1.3 - The Truth

262 22 0
                                    

Farrel menutup pintu mobil. Ia mengeluarkan kamera miliknya itu dan mengalungkannya di leher.

Cowok itu melangkah memasuki pekarangan rumahminimalis milik seseorang yang ditujunya dengan perlahan, hingga ia tiba di depan pintu rumah yang tertutup, cowok itu mengetuk-ngetuknya hingga seorang wanita setengah baya membuka kemudian menyambut kedatangannya.

---

Engkau datang

Bagai ombak menerjang

Di pagi hari yang terang

Bersama kicauan burung yang terbang

Kemudian kau pergi

Dengan sesuka hati

Tanpa berpikir dua kali

Dan kau pun tak datang kembali

Isak tangis ku pendam sendiri

Hingga aku meringis nyeri

Tanpa ada yang mengetahui

Dan juga peduli

Tetapi biar saja begitu

Hingga hari berlalu

Dan kau tak lagi mengingatku

Sedang aku hanya dapat menunggumu

Senyum Avari terukir begitu puisi buatannya sudah selesai ia tulis di selembar kertas. Ia membaca ulang bait demi bait kata dalam puisi tersebut, namun senyum Avari terhapus sudah saat selesai membaca puisi tersebut.

Puisi galau lagi.
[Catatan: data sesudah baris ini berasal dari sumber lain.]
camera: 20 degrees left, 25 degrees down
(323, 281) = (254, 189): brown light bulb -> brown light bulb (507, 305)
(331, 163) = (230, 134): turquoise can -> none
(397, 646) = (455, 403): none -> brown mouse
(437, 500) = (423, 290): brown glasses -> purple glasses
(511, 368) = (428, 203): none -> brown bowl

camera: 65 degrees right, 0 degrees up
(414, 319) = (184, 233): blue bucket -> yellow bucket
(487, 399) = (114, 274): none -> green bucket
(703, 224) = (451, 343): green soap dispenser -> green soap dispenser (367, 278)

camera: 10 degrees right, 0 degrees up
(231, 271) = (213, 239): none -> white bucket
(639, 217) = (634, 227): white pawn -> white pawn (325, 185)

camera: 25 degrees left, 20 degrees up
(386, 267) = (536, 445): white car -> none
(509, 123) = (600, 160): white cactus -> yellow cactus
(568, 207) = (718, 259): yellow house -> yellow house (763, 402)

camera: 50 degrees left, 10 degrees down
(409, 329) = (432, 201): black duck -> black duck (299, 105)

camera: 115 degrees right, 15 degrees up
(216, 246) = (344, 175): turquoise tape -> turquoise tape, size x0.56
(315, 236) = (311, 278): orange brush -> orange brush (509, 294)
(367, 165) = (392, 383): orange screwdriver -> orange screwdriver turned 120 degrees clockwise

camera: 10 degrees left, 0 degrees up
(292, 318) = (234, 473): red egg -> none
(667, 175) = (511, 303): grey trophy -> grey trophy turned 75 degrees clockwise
Batin Avari kesal. Entah karena apa, mood menulis puisi yang akan ia publikasikan dalam blognya selalu berakhir seperti ini, menjadi sebuah puisi galau menye-menye yang Avari bingung dari mana bisa kata-kata tersebut terbesit dalam benaknya dan kemudian dituangkan dalam sebuah kertas oleh tangannya.

Ia masih mengingat perkataan Farrel, jika tidak perlu banyak curahan hati di dalam blognya yang malah akan membuat blognya penuh oleh sampah tak berguna. Lagipula walaupun ia curhat di blognya tersebut, belum tentu ada yang perduli—simpelnya, belum tentu akan ada yang membacanya, bukan?

Setelah menghela nafas, Avari meremas-remas kertas berisi tulisannya tersebut. Dan bertepatan dengan itu, pintu kamarnya terbuka dan kepala Meta muncul dari sela pintu yang terbuka.

“Vari, Farrel udah dateng, tuh,” ucap Meta.

Vari mengangguk-angguk. “Suruh Farrel ke kamar Vari aja dulu, Ma, Vari ada urusan dikit sama dia.”

Meta mengernyit. “Ya udah tapi ngobrol sama Farrelnya yang cepet, biar bisa cepetan nganterin kuenya Bu Dina.”

“Iya, Ma, iya ....”

“Ya udah,”

Ceklek

Pintu kembali tertutup dan Meta pun sudah beranjak pergi dari sana, Vari dapat mendengar samar suara berat milik Farrel tengah bercakap-cakap sebentar dengan mamanya. Kemudian pintu kembali terbuka dan sosok tinggi Farrel muncul dari sana.

Ceklek

Farrel berjalan mendekat setelah menutup pintu dengan punggungnya. Gigi-gigi rapi milik cowok itu terlihat seiring melebarnya cengiran cowok itu.

“Bantuan apa yang bisa diberikan oleh orang baik kayak gue, Var?” tanya Farrel pede. “Eh, kenapa muka lo murung gitu, deh?” tanyanya lagi saat menyadari ekspresi yang ditunjukan oleh Avari.